US Supreme Court Confirms US States Immune to Copyright Infringement

This week (March 23, 2020), in ALLEN ET AL. v. COOPER, GOVERNOR OF NORTH CAROLINA, ET AL the United States Supreme Court ruled that US states cannot be liable for copyright infringement due to sovereign immunity.

In 1996, a salvage company called Intersal discovered the wreck of a pirated slave ship, The Queen Anne’s Revenge, that ran aground off the coast of North Carolina in 1718. Intersal was under a salvage contract from the legal owner of the wreck, which was the State of North Carolina.* Intersal contracted with videographer Frederick Allen to document its efforts.
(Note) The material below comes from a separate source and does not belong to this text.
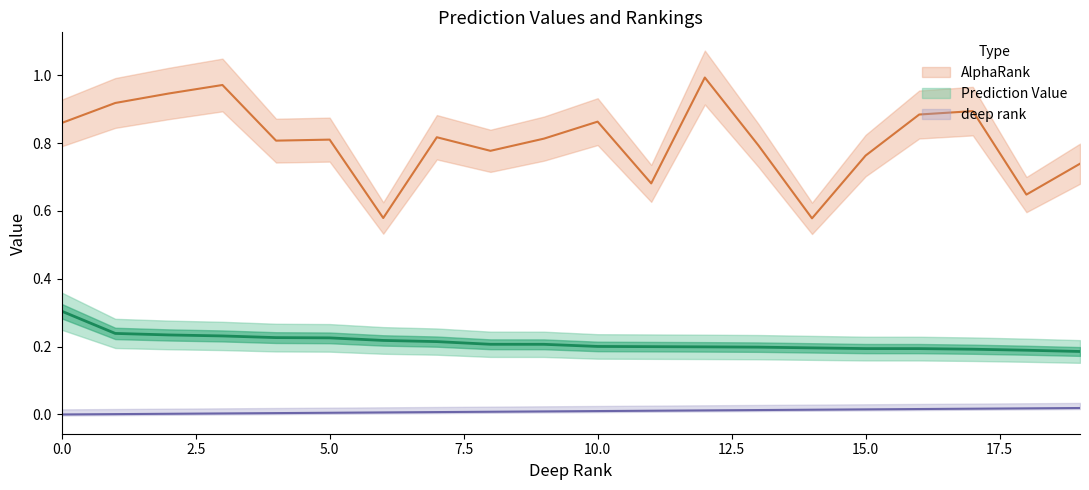

What is the difference between the highest and lowest values at 12?

1.0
Allen took photos and videos of the recovery for more than a decade and registered copyrights in his works. (Presumably their contract did not provide for an assignment of copyrights that would be typical in such a contract, but those facts were not outlined in the Supreme Court decision.) When North Carolina published some of Allen’s videos and photos online, Allen sued for copyright infringement. The state asserted sovereign immunity as a defense.

US states are immune from legal liability of most kinds in civil lawsuits. However, there are various exceptions. That is why, when one sees lawsuits against state agencies for negligence or other civil claims, they are usually styled with an individual state governor or other official as a defendant. In the US, sovereign immunity is a complex doctrine, given our federal system includes states, which exercise basic sovereign powers, and the federal government, which only has limited powers, the two of which often overlap, and where each kind of authority enjoys some level of sovereign immunity, under doctrine or statute.
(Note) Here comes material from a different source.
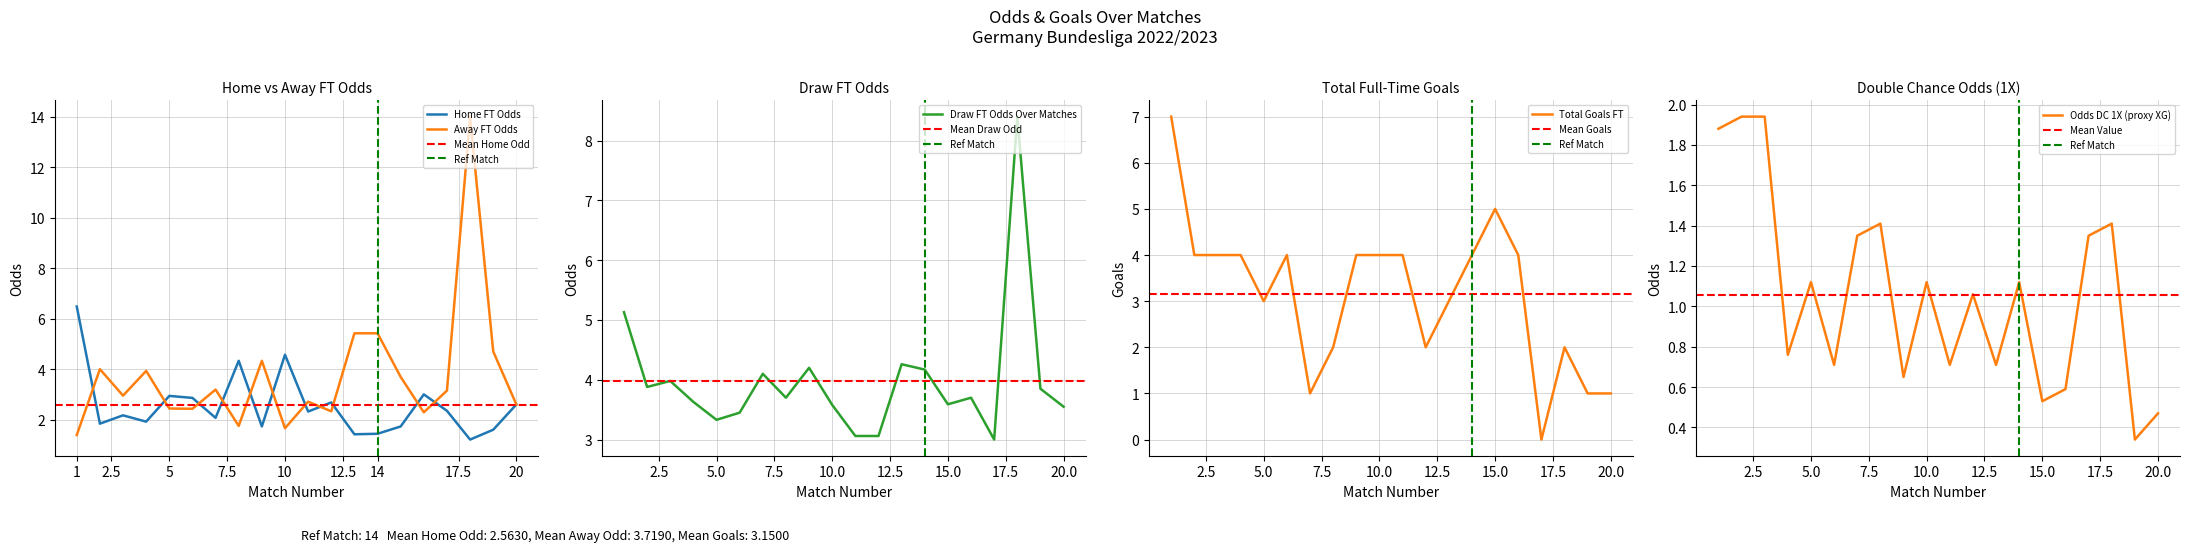

True or false: Away FT Odds has a value of 2.6 at 20.

True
The question in this lawsuit was which doctrine trumped: sovereign immunity, or copyright law, as reflected in a federal law called the Copyright Remedy Clarification Act. The US Constitution Article I, §8, gives Congress authority to grant copyrights. The CRCA, in turn, relies on that power, saying that for claims of copyright infringement, a state “shall not be immune, under the Eleventh Amendment [or] any other doctrine of sovereign immunity, from suit in Federal court.”17 U. S. C. §511(a). The Supreme Court unanimously decided that the CRCA was unconstitutional to the extent it authorized a claim in Allen, because Congress lacked constitutional authority to take away the state’s immunity. The court’s opinion left the door open for Congress to amend the CRCA to make it constitutional.

In this opinion, the Court relied on Florida Prepaid Postsecondary Ed. Expense Bd. v. College Savings Bank, 527 U. S. 627, which invalidated provisions of the Patent Remedy Act, a law allowing for patent infringement claims, similar to the CRCA for copyright. When weighing congressional authority against sovereign immunity, “There must be a congruence and proportionality between the injury to be prevented or remedied and the means adopted to that end.” City of Boerne v. Flores, 521 U. S. 507, 520. In Florida Prepaid, the Court defined the scope of unconstitutional patent infringement as “intentional conduct for which there is no adequate state remedy.” In contrast, most copyright infringement claims have no requirement of intent, though some kinds of damages can be enhanced if infringement is willful.

* If you want to read about ownership fights under maritime law, and the technological challenges of shipwreck diving, try Shadow Divers.